A 8 de agosto de 1870 com a discussão do orçamento da câmara, o presidente pretendia aprovar no orçamento uma verba para a construção do cemitério no Castelo e a instalação dos Paços do Concelho na freguesia de Vermoim (S. Romão), por se entender que era aqui o coração do concelho. Esta possibilidade orçamentada não chegou a ser aprovada.
Em reunião de câmara de 12 de junho de 1871 é apresentada uma proposta para a mudança dos paços do concelho para o Picoto com o argumento de que aí havia casa para a câmara e que era oferecida, portanto, sem custos para o erário municipal. A proposta é aprovada e os paços do concelho mudavam-se para o Picoto. Mas, neste confronto entre castelenses e os do Picoto, havia sempre um mas, eis que a câmara solícita ao governo autorização para que a mudança fosse efetivamente concretizada. O Governo, por Portaria de 19 de junho de 1871, não autoriza aquela mudança, alegando em suma que o governo não tem competência para o efeito, devendo antes a câmara submeter o assunto ao órgão legislativo do concelho para a provação.

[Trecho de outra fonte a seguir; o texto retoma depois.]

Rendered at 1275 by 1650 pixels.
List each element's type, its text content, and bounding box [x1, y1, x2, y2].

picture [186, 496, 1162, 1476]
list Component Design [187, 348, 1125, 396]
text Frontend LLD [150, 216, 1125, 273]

Na reunião de câmara de 17 de julho de 1871 é lido um abaixo-assinado de 18 folhas, que reclama a manutenção da sede do concelho no Castelo. Vicissitudes várias, descritas pelo Álvaro Oliveira, os projetos de uns e de outros ficaram sem efeito, não sem que o nosso autor nos tenha deixado dito: «trocaram-se palavras ásperas, choveram as injúrias e cresceram as ameaças. Ainda hoje ninguém sabe explicar por que carga de água a vereação não chegou às vias de facto. Talvez o milagre de Santo Ovídio».
A 2 de janeiro de 1872, José Vitorino é escolhido para presidente da edilidade por aclamação. Este homem tinha uma proposta aprovada pela câmara - a de um orçamento para aumento dos Paços do Concelho no Castelo em ordem a que o mesmo pudesse acomodar todas as repartições públicas do concelho. Claro que os opositores sempre se insurgiram contra tal aprovação, mostrando resistência a tal aprovação. As freguesias do concelho estavam desavindas, e Águas Santas procurou passar para Valongo, mas as obras de ampliação da casa da câmara no Castelo avançaram e por fases.

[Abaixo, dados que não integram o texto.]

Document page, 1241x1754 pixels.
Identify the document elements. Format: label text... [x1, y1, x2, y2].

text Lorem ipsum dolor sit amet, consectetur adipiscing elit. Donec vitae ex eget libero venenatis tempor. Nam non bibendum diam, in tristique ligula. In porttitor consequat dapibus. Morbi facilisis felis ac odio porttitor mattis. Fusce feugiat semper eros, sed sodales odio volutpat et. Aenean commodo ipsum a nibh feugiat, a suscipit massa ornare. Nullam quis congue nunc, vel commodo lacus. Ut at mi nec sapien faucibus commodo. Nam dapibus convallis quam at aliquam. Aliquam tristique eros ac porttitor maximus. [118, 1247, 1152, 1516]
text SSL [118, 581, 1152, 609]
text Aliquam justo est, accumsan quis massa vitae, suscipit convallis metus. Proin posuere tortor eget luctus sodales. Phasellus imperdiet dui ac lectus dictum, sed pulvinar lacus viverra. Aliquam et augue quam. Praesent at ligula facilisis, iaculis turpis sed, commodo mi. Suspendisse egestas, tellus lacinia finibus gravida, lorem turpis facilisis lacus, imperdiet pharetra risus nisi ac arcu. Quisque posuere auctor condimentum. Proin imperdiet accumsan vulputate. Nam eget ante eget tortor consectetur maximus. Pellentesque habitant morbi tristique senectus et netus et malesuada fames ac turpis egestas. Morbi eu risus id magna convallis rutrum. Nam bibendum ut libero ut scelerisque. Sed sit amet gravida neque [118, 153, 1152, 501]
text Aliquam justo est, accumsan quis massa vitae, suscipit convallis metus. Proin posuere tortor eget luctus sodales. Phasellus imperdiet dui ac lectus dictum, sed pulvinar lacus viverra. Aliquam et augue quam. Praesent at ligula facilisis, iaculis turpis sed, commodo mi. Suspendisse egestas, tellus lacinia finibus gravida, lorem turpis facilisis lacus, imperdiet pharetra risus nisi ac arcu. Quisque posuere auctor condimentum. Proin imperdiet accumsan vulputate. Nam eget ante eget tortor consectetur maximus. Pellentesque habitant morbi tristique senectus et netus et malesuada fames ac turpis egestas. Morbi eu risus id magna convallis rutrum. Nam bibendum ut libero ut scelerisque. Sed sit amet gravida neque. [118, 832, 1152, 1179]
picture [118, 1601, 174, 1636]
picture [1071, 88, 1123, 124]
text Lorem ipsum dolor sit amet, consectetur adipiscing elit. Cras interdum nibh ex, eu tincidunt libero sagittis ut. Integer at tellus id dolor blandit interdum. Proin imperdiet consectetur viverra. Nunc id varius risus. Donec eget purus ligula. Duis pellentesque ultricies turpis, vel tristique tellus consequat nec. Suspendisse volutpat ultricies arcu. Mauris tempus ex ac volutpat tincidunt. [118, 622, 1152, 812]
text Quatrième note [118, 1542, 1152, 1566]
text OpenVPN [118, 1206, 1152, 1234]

Em 6 de março de 1881, aparece na câmara um pedido de certidão de onde constasse o interesse do município na instalação no Picoto de uma estação dos correios. Este documento foi subscrito por Acácio Alberto Morais Lobo, residente em Barreiros. Era presidente da câmara António Moreira do Couto e este reconheceu o interesse de tal posto no concelho. Tratava-se de uma armadilha dos de Barreiros para vencerem os do Castelo, pois o posto dos correios em Barreiros era sinal de centralidade.
Em 22 de agosto de 1900 era presidente António Francisco da Silva, cujo mandato seguiu até 31 de dezembro de 1901, sendo substituído no cargo a 2 de janeiro de 1902 pelo Padre José Tavares da Silva Borges, então pároco de Vila Nova da Telha. A informação e a contra-informação trocada no terreno e nos órgãos da comunicação social do tempo: Jornal de Notícias; A Voz Pública; O Norte; O Dia, a Luta de Bouças; O Primeiro de Janeiro, etc., sobe a tensão para as teses de mudança ou não dos Paços do Concelho para o Picoto em S. Miguel de Barreiros e os ânimos serram-se. A movimentação política entre os do Castelo e os de Barreiros foi forte, mas os Paços do Concelho passaram efetivamente para o lugar do Picoto em Barreiros. Pelo Decreto nº 143, de 1902, assinado a 28 de junho, autorizou o governo a que os Paços do Concelho da Maia se mudasse do lugar do Castelo, freguesia de Santa Maria de Avioso, para o lugar do Picoto, freguesia de S. Miguel de Barreiros.
Era monarquia, e ministro, Ernesto Rodolfo Hintze Ribeiro.